You get five stories, basically. The excerpt from Ranks of Bronxe can hardly be considered as part of the volume.
Sir George and the Dragon
Starts out extremely strong, but loses steam progressively. On one hand, Weber makes numerous shoutouts to the original - suggesting he assumes the reader must have finished it by now - but on the other, he spends a fair amount of time going over the same exposition Ranks of Bronze already made. Worse than that, Weber is either unwilling, or unable to actually paint a vivid picture of a medieval army in battle - which is what made the original so compelling. Ultimately, it's just not all that enjoyable.
Lambs to the Slaughter
Perhaps more like "The Big Fat Kill - in space!" than even typical of Drake, this is, nonetheless, a worthy addition to the Hammer's Slammers, oh excuse me, Ranks of Bronze universe. The story explores life in the legion's lower ranks and makes the distinction between warriors and soldiers even clearer. Personally, I think it's the best of the bunch, despite boasting very little in the way of novelty. Drake simply knows army life better than the others.

◆ BRIEF:
Set down, word for word, the part of the review that opens with the words containing "Lambs to the" and closes with "than the others.". The records come from a separate source and are unrelated to the review.

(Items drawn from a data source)
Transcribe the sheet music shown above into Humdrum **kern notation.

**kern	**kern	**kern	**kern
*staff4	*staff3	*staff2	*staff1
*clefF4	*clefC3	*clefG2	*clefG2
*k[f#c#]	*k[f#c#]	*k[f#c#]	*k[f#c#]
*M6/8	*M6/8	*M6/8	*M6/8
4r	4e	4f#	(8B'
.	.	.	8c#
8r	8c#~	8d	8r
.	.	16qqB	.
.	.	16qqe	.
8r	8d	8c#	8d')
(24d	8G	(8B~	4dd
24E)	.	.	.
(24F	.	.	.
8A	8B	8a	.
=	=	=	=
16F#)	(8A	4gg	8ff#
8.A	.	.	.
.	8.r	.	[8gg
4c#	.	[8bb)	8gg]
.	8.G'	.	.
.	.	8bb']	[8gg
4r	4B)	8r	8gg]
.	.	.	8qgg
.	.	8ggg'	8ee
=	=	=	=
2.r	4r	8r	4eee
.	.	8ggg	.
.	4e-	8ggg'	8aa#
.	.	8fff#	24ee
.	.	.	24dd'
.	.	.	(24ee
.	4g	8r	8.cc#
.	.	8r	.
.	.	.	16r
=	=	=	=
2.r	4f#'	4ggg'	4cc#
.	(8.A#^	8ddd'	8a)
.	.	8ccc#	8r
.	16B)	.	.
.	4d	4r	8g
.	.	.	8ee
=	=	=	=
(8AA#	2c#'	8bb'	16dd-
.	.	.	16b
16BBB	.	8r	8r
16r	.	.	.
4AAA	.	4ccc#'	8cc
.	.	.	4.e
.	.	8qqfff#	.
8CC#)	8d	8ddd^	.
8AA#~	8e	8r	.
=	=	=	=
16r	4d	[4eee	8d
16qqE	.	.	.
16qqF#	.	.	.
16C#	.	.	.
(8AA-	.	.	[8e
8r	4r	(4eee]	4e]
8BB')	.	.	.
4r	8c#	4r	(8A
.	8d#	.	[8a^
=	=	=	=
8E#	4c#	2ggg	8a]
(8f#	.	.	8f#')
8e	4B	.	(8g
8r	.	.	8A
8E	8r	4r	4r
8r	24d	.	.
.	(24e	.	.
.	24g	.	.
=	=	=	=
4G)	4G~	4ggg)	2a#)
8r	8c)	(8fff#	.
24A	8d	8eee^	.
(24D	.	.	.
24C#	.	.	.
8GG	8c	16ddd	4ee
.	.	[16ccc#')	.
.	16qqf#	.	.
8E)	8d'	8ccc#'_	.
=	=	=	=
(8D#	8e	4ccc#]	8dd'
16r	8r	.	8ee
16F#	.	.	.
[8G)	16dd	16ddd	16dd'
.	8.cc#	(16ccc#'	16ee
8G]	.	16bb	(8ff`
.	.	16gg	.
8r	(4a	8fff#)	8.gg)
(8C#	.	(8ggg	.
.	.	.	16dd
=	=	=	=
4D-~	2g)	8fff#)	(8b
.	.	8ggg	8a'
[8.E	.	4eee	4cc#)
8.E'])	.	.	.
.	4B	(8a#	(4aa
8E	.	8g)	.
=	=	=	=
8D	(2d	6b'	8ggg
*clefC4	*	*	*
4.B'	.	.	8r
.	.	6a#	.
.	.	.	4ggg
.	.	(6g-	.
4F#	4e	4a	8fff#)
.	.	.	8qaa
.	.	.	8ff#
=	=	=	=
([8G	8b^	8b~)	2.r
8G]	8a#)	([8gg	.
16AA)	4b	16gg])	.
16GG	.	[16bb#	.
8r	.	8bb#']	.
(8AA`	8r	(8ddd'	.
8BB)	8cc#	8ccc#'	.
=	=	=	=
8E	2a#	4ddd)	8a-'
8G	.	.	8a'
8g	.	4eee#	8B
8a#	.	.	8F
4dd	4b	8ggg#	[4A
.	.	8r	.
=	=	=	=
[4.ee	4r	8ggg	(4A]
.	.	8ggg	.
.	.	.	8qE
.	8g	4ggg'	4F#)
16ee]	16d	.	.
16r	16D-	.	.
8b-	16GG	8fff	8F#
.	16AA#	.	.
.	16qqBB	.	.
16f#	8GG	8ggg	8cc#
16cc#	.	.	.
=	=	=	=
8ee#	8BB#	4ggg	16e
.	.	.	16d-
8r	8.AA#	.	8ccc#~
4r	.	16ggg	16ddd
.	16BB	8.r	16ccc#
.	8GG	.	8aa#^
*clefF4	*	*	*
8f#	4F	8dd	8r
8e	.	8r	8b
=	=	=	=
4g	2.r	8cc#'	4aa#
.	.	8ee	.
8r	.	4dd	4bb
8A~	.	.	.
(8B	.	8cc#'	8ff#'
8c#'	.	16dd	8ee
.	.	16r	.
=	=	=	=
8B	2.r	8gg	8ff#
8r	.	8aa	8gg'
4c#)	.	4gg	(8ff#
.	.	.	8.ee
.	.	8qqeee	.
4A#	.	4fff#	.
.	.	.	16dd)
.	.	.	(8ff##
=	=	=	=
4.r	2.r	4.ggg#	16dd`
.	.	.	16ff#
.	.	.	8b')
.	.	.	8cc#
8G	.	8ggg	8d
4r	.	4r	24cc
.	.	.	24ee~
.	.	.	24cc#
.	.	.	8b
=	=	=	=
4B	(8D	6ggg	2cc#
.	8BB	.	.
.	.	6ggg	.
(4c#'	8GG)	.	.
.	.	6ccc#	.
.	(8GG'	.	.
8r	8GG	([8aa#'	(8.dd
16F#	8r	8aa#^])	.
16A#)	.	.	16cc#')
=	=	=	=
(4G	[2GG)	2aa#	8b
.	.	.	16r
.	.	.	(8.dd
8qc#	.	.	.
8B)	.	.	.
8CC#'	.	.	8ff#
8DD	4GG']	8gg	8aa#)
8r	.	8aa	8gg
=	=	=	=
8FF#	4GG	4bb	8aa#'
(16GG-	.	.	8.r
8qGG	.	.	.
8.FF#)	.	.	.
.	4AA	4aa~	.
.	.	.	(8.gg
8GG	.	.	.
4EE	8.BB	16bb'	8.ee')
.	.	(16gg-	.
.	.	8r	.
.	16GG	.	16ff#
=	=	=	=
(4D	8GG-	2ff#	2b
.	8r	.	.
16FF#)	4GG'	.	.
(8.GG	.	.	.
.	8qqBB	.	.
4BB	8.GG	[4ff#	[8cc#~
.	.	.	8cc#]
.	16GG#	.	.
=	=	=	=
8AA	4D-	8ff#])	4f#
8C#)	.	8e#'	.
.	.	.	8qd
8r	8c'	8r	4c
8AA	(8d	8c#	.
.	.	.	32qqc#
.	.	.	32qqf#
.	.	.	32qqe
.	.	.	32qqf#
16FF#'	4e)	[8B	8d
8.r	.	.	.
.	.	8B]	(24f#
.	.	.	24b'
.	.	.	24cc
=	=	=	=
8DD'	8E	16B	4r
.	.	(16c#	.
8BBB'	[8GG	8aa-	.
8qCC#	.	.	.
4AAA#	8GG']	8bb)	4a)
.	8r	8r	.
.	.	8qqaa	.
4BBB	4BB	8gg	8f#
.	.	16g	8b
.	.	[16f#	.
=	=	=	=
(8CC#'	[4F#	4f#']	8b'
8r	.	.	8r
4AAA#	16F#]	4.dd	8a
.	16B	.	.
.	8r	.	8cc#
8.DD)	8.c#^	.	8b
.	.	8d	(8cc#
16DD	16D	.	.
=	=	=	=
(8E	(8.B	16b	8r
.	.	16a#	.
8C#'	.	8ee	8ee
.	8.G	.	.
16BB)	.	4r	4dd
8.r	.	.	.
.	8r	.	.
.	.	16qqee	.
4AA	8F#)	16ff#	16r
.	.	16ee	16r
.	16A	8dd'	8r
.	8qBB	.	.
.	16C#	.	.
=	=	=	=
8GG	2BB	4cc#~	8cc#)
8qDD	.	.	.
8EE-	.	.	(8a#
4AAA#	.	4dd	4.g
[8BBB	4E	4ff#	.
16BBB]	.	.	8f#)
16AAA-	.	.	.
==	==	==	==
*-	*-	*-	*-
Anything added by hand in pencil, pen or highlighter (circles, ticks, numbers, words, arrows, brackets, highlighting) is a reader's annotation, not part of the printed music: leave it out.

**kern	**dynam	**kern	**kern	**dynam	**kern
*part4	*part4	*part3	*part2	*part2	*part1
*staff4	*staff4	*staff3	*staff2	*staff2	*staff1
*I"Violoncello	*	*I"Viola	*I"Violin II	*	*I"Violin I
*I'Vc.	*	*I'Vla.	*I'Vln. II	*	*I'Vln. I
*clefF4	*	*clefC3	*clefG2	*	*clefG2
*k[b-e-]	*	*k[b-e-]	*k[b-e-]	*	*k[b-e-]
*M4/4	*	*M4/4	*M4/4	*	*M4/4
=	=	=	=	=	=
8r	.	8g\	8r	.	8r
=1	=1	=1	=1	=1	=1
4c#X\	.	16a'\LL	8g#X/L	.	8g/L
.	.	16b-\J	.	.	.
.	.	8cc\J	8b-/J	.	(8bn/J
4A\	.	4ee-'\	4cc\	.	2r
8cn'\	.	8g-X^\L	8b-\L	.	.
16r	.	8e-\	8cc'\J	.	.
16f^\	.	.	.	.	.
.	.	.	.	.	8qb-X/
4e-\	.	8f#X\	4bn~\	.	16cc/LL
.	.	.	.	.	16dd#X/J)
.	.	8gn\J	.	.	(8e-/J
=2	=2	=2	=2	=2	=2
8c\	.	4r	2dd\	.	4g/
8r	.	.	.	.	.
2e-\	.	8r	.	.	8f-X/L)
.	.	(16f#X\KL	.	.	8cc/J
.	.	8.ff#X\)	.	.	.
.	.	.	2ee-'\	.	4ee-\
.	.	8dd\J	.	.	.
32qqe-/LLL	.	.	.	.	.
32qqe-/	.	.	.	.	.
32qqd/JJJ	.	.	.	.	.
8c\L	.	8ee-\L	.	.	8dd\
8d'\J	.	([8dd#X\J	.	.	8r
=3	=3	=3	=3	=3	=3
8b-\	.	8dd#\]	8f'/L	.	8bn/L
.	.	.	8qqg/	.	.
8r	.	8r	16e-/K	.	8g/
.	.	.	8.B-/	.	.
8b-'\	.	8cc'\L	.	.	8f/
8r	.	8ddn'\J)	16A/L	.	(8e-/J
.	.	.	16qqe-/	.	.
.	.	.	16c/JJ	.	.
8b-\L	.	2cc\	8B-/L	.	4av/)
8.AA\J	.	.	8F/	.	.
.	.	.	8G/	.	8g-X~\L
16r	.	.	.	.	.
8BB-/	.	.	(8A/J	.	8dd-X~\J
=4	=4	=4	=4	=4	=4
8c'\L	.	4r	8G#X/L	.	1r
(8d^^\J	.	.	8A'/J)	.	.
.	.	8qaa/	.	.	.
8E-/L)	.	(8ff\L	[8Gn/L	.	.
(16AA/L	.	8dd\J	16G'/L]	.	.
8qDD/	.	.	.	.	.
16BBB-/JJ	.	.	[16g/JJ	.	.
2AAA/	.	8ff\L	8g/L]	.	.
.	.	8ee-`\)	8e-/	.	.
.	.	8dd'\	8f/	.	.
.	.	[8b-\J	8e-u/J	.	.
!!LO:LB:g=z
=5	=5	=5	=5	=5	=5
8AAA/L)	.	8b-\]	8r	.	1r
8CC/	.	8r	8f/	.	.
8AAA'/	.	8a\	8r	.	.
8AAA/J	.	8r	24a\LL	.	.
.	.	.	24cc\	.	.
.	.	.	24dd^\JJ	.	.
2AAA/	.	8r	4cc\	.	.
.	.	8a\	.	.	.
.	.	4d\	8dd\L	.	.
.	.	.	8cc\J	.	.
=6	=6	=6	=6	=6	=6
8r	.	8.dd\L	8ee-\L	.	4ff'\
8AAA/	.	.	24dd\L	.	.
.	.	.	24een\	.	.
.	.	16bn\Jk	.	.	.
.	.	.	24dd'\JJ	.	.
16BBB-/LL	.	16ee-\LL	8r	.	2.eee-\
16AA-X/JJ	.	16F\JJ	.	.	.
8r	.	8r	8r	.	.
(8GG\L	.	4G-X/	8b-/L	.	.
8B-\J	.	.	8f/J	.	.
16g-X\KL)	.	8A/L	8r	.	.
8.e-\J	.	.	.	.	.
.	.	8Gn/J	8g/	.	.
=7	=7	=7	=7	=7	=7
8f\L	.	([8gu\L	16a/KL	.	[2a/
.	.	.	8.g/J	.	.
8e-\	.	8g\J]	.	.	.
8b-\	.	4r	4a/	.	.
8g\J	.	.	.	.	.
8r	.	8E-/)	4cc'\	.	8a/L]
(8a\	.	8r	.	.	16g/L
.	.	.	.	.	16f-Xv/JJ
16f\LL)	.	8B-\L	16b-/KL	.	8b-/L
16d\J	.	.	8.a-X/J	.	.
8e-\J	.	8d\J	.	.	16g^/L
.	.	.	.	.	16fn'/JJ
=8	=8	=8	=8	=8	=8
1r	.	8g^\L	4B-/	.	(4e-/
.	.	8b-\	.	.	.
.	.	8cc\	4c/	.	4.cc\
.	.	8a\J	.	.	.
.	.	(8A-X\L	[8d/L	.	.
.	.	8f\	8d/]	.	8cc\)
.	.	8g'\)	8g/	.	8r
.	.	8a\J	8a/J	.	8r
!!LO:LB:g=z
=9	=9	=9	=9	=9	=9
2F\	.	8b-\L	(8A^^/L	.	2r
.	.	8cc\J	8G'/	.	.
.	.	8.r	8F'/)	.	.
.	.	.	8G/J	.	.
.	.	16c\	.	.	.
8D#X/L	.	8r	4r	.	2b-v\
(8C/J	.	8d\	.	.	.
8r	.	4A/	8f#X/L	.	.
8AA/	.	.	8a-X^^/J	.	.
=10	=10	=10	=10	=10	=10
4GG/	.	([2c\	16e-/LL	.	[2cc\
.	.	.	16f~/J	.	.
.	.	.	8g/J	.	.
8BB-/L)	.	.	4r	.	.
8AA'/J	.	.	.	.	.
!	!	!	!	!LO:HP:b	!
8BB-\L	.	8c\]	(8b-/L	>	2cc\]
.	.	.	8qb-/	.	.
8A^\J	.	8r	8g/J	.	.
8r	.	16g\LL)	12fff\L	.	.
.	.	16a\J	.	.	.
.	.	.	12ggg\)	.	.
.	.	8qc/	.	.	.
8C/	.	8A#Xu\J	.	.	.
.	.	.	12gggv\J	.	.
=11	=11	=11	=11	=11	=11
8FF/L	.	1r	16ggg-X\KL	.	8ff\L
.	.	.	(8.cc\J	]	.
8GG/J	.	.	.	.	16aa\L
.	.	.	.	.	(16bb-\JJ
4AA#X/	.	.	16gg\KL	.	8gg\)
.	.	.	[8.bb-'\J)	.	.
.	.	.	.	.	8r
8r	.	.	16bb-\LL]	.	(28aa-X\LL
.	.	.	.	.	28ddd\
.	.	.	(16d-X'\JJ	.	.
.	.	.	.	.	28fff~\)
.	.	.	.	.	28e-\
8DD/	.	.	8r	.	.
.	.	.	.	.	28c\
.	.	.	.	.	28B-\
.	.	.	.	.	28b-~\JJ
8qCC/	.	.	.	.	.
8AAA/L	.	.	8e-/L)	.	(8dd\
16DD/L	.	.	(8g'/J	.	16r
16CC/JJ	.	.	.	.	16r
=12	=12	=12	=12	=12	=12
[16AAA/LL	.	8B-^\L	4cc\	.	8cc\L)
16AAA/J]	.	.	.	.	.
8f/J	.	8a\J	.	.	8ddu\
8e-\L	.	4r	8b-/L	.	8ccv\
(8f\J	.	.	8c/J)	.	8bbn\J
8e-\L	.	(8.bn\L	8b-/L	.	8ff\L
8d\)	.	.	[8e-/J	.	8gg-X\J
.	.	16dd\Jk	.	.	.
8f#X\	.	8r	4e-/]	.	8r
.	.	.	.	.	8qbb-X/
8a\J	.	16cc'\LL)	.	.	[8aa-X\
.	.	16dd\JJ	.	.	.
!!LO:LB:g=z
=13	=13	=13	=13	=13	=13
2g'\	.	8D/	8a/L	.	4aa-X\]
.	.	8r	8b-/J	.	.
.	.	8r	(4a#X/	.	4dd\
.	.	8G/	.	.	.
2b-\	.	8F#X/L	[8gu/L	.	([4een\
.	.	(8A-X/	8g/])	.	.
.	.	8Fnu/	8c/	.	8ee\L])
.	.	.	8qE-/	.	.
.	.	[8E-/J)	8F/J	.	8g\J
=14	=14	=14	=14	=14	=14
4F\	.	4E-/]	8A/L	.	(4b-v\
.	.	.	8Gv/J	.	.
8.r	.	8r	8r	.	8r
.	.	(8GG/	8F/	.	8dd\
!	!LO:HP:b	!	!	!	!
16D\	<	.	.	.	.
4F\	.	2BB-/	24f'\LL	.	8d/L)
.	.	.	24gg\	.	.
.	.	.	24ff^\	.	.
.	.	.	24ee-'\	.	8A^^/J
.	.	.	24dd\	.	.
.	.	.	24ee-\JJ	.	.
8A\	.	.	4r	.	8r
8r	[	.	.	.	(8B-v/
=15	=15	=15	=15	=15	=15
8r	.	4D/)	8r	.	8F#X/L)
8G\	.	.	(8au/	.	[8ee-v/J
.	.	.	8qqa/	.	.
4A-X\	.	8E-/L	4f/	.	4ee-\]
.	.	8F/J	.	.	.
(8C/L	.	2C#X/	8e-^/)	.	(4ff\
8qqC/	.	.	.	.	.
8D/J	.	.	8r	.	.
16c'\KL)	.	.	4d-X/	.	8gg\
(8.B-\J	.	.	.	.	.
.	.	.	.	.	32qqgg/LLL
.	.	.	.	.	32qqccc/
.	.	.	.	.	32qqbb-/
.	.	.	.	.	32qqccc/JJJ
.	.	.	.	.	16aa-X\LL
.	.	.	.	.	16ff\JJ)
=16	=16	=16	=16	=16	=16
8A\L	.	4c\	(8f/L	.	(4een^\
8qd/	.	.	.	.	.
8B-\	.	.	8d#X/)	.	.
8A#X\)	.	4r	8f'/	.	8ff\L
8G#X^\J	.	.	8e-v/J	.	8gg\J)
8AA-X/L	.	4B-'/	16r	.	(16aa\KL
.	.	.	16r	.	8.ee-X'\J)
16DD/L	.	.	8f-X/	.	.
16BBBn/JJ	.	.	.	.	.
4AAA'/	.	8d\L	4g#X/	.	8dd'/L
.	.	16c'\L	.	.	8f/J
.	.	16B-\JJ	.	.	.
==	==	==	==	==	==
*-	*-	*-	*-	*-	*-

◆ FINAL RESULT:
Lambs to the Slaughter
Perhaps more like "The Big Fat Kill - in space!" than even typical of Drake, this is, nonetheless, a worthy addition to the Hammer's Slammers, oh excuse me, Ranks of Bronze universe. The story explores life in the legion's lower ranks and makes the distinction between warriors and soldiers even clearer. Personally, I think it's the best of the bunch, despite boasting very little in the way of novelty. Drake simply knows army life better than the others.